NEW THEORY EXPLAINS RADIOACTIVE DISINTEGRATION

A new theory of why radium spontaneously explodes and disintegrates into other chemical elements was proposed by Prof. Werner Heisenberg, the young German originator of quantum mechanics and the principle of uncertainty, who lectured at the summer physics symposium of the University of Michigan.

Prof. Heisenberg visualizes the heart of the atom made up exclusively of protons, the positive particles, and neutrons, the newly discovered close combinations of proton and electron. Old ideas had the atomic nucleus built of protons and electrons, but Prof. Heisenberg holds there are no electrons or negative units in the atomic hearts except combined with protons to make neutrons.

He explains radioactivity by the fact that there are too many neutrons in relation to protons in the hearts of heavy elements. They are unstable. At intervals, this instability causes a neutron to burst and out rushes an electron which is discharged from the atom as a beta particle. The proton partner of the ousted electron remains in the nucleus. At other times the atom gets rid of mass by ejecting a bundle of two neutrons, or two protons combined with two electrons, which are equivalent to a helium heart, and smash outward in the form of an alpha particle.

This disintegration continues with radioactive elements changing into lighter ones until they reach a stable state as some lighter element.

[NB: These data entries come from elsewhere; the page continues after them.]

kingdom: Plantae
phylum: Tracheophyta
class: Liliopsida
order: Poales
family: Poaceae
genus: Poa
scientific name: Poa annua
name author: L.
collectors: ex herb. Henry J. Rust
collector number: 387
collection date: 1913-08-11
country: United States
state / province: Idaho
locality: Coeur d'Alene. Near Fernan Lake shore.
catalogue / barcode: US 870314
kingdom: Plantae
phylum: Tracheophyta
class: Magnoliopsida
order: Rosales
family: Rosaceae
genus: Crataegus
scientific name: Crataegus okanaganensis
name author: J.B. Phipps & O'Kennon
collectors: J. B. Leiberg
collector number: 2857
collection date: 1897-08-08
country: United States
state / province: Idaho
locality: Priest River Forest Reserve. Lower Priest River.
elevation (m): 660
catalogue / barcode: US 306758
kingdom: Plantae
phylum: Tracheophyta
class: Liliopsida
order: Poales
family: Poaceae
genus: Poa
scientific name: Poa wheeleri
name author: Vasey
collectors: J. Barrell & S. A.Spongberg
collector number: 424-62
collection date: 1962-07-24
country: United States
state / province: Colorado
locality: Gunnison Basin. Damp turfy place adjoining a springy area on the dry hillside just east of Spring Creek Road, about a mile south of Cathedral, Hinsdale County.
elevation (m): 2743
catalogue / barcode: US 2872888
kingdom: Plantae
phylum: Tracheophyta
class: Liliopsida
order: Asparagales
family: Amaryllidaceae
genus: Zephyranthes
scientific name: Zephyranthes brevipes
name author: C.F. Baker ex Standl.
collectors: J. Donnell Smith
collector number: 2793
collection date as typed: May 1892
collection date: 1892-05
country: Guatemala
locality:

Radium in this way turns into lead.

This new Heisenberg theory provides the first satisfactory explanation of the mechanism of radioactivity. Under the Heisenberg theory the number of protons in each nucleus is equal to the atomic number, while the proton and neutrons together determine the atomic weight.

NEW ISOTOPES PREDICTED WITH NEUTRONS AS “BRICKS”

Cobalt of atomic weight 57, manganese of atomic weight 53, and vanadium of atomic weight 49 are predicted by Dr. James H. Bartlett, Jr., young American physicist and fellow of the National Research Council, through the use of a new theory of atomic structure in which neutrons and protons only are used as building blocks of the nucleus.

The normal atomic weights of cobalt, manganese, and vanadium of the sorts now known are 59, 55, and 51 respectively. Atoms of different weight but having identical chemical behavior are known as isotopes.

Dr. Bartlett, whose home is in Quincy, Mass., announced his research in a letter to Nature.

The neutron was identified as an entity only a few months ago. It is a close combination of an electron and a proton. Older theories of atomic structure considered the hearts of atoms as built of protons and free electrons but the discovery of the neutron has led to the theory that electrons occur within the nucleus only as parts of neutrons. Starting with a helium nucleus and adding alternately a neutron and a proton, Dr. Bartlett obtains all the elements in the chemical table up to oxygen of atomic weight 16, namely, lithium 6 and 7, beryllium 8 and 9, boron 10 and 11, carbon 12 and 13, and nitrogen 14 and 15. Beyond oxygen, owing to a change in the arrangement of the “bricks” within the inner shell (two neutrons being more stable in the central field than a neutron and a proton) the order of addition becomes: Neutron, neutron, proton, proton, and repeat. This gives oxygen 17 and 18, fluorine 19, neon 20, 21, and 22, sodium 23, magnesium 24, 25, 26 etc.